**WORK ITEM**. Exactly the lines below starting at the line with "Biskop opmuntrede 46" and ending at the line with "Het is essentieel" are wanted, with both ends included. Leave out the pictures and add no other lines.

**DATA FOR THIS EXERCISE**.
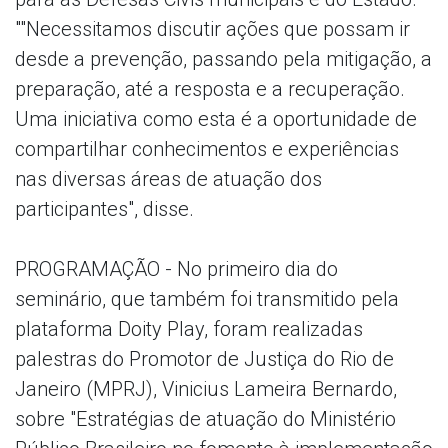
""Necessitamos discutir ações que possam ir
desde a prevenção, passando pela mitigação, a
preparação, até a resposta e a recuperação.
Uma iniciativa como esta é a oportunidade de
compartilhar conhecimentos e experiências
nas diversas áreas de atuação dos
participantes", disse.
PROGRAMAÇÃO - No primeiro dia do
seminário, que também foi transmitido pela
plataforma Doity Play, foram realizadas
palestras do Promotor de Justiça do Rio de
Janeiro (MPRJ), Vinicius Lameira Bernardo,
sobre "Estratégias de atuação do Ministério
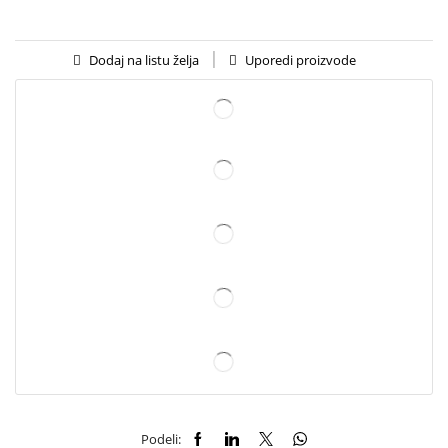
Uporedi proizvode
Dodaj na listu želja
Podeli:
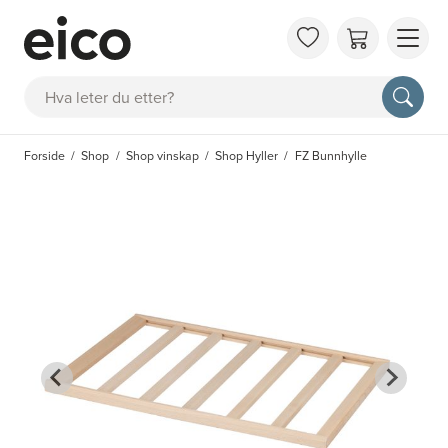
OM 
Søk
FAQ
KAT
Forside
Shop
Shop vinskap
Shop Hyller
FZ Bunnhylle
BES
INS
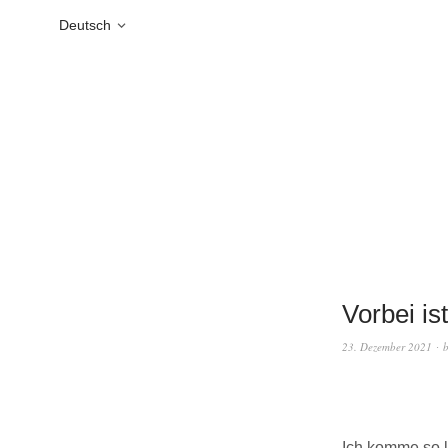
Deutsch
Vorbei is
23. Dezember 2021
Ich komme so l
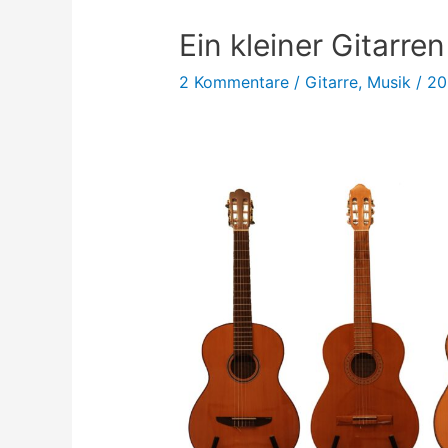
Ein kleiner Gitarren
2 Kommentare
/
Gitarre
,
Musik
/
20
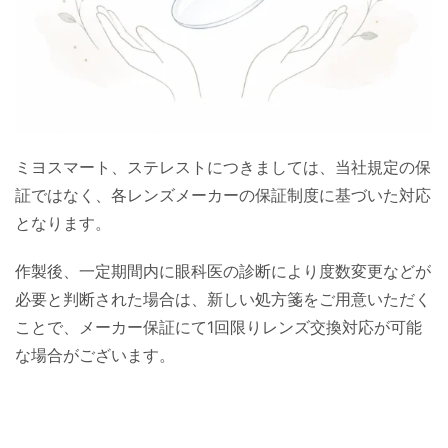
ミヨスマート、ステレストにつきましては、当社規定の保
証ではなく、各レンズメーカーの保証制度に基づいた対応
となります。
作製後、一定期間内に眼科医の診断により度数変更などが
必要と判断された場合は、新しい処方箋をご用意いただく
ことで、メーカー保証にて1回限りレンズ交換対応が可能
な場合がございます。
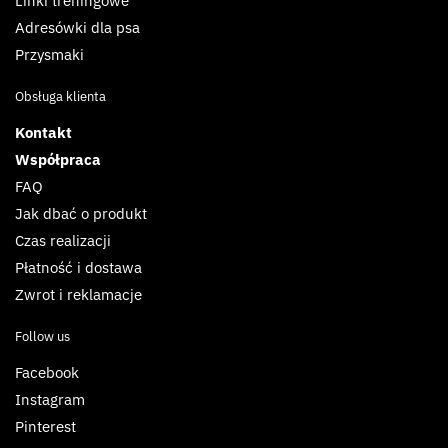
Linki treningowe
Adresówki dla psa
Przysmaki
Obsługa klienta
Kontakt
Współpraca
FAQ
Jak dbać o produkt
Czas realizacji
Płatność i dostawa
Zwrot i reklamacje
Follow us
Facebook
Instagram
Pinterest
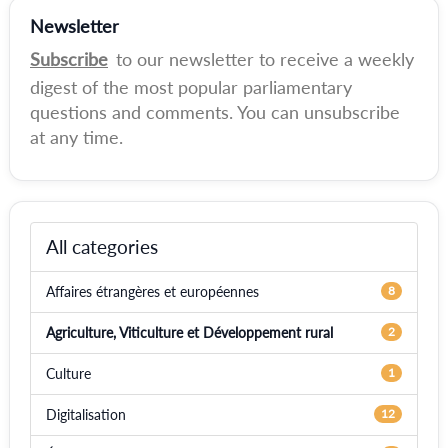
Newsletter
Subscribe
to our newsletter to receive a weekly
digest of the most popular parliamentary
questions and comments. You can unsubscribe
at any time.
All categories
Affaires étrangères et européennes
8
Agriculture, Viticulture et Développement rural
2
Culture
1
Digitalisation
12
--
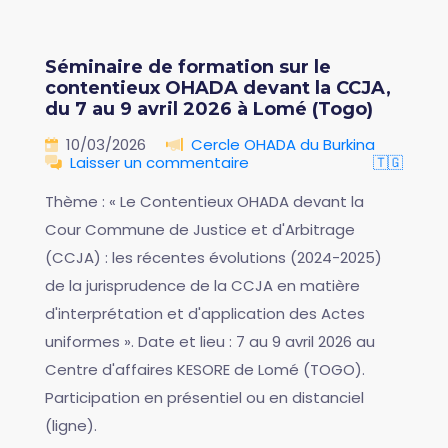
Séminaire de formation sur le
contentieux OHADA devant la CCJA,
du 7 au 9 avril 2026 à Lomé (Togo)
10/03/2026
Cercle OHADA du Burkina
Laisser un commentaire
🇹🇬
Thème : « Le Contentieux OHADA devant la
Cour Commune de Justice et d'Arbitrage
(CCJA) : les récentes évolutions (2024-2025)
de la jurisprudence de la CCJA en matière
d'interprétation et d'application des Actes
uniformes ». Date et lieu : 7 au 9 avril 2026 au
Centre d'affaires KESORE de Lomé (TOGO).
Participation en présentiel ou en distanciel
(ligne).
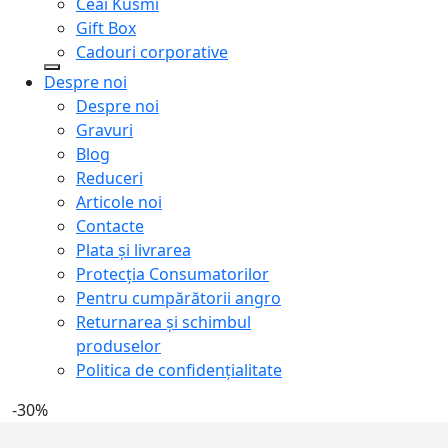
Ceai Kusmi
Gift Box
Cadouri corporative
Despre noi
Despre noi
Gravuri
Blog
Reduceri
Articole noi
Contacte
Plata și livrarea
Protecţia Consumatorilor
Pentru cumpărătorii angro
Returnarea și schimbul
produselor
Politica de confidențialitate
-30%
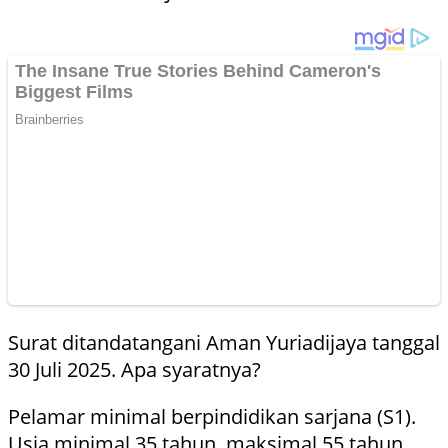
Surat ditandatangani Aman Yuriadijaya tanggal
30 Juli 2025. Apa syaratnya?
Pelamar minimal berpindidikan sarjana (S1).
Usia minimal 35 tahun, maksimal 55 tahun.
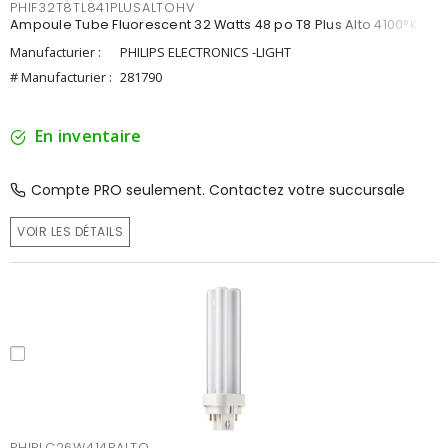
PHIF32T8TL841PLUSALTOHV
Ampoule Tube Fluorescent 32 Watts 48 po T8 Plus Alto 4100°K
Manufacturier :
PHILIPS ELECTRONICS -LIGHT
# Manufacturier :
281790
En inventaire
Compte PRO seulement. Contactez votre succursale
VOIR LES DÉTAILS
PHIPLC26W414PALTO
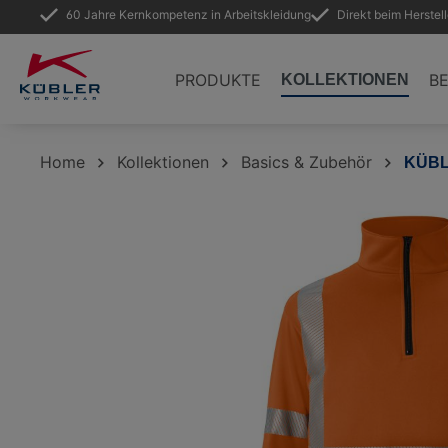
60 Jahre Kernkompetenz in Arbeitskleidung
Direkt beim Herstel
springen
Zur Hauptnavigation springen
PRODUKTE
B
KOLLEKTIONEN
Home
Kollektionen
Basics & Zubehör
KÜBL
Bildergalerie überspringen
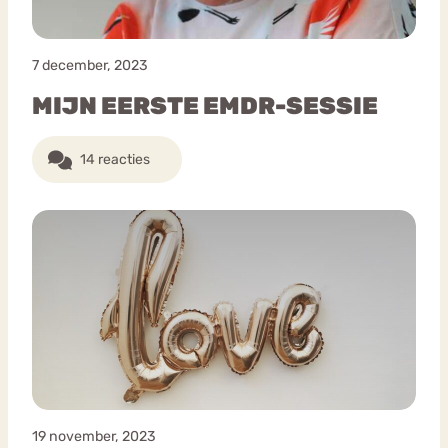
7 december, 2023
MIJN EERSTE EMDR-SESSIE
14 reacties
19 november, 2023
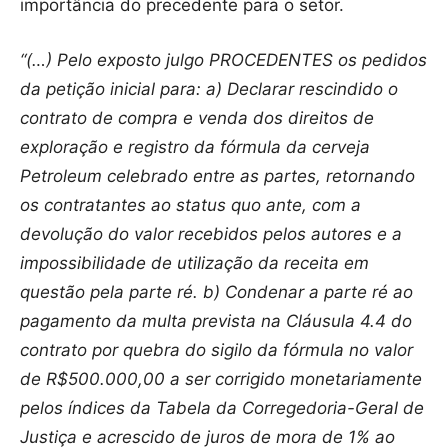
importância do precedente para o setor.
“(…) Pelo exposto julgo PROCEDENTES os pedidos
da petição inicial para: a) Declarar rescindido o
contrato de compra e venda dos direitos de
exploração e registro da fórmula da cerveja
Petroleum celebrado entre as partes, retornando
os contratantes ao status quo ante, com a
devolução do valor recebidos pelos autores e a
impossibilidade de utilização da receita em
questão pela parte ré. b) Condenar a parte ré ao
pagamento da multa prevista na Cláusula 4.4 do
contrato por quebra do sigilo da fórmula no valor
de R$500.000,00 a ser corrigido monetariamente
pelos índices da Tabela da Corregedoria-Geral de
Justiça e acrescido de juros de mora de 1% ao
==
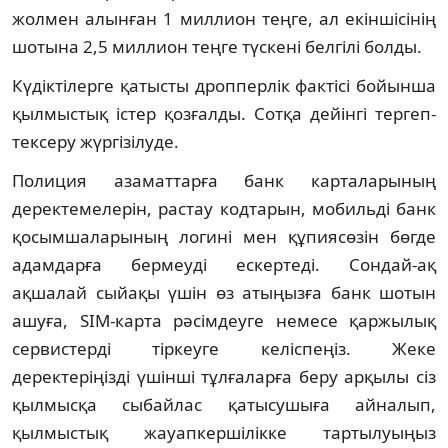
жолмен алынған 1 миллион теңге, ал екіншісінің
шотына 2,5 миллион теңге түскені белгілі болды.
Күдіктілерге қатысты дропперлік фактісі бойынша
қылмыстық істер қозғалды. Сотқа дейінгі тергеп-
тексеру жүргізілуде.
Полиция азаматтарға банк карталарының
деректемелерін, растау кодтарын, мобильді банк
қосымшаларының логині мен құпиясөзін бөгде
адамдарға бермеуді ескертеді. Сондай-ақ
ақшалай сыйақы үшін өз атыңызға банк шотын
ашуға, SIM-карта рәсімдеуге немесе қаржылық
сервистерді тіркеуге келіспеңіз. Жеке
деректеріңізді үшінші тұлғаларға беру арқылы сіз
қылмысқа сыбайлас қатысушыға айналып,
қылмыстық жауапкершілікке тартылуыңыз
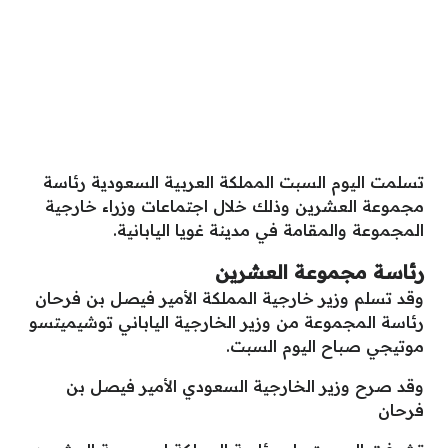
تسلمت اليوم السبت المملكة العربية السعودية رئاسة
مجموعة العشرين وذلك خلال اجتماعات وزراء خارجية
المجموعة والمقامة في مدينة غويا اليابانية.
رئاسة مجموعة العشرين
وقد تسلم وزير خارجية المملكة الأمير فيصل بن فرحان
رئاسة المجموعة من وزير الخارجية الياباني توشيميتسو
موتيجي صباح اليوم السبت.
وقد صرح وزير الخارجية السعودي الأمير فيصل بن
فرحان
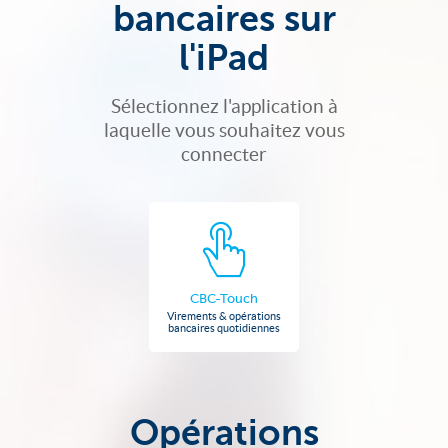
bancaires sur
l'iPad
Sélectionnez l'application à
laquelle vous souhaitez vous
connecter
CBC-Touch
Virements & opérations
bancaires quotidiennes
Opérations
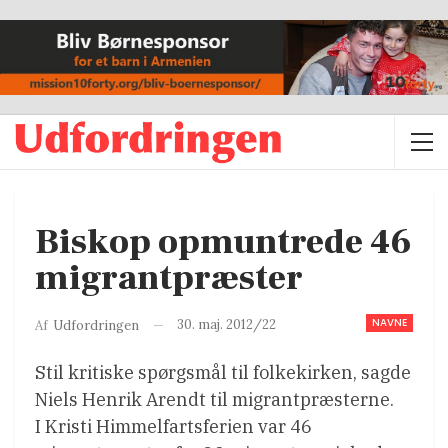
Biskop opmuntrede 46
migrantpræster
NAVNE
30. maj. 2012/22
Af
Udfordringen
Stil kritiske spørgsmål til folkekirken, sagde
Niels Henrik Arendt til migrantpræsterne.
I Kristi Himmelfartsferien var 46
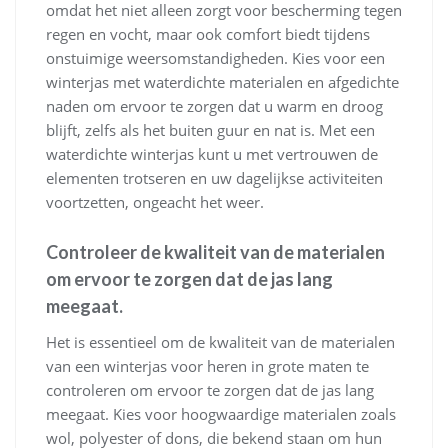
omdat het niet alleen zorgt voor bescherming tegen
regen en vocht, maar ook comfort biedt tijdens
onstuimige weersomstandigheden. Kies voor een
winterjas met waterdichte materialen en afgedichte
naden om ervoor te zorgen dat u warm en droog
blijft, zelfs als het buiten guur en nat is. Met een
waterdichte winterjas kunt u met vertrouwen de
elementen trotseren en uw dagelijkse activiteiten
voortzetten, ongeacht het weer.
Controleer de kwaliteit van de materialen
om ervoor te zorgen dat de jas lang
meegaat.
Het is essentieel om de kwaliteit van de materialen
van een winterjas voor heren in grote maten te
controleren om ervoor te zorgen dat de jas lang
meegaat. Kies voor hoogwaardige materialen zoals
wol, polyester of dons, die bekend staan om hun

**ANSWER TO THIS TASK**.
Biskop opmuntrede 46
migrantpræster
NAVNE
30. maj. 2012/22
Af
Udfordringen
Stil kritiske spørgsmål til folkekirken, sagde
Niels Henrik Arendt til migrantpræsterne.
I Kristi Himmelfartsferien var 46
omdat het niet alleen zorgt voor bescherming tegen
regen en vocht, maar ook comfort biedt tijdens
onstuimige weersomstandigheden. Kies voor een
winterjas met waterdichte materialen en afgedichte
naden om ervoor te zorgen dat u warm en droog
blijft, zelfs als het buiten guur en nat is. Met een
waterdichte winterjas kunt u met vertrouwen de
elementen trotseren en uw dagelijkse activiteiten
voortzetten, ongeacht het weer.
Controleer de kwaliteit van de materialen
om ervoor te zorgen dat de jas lang
meegaat.
Het is essentieel om de kwaliteit van de materialen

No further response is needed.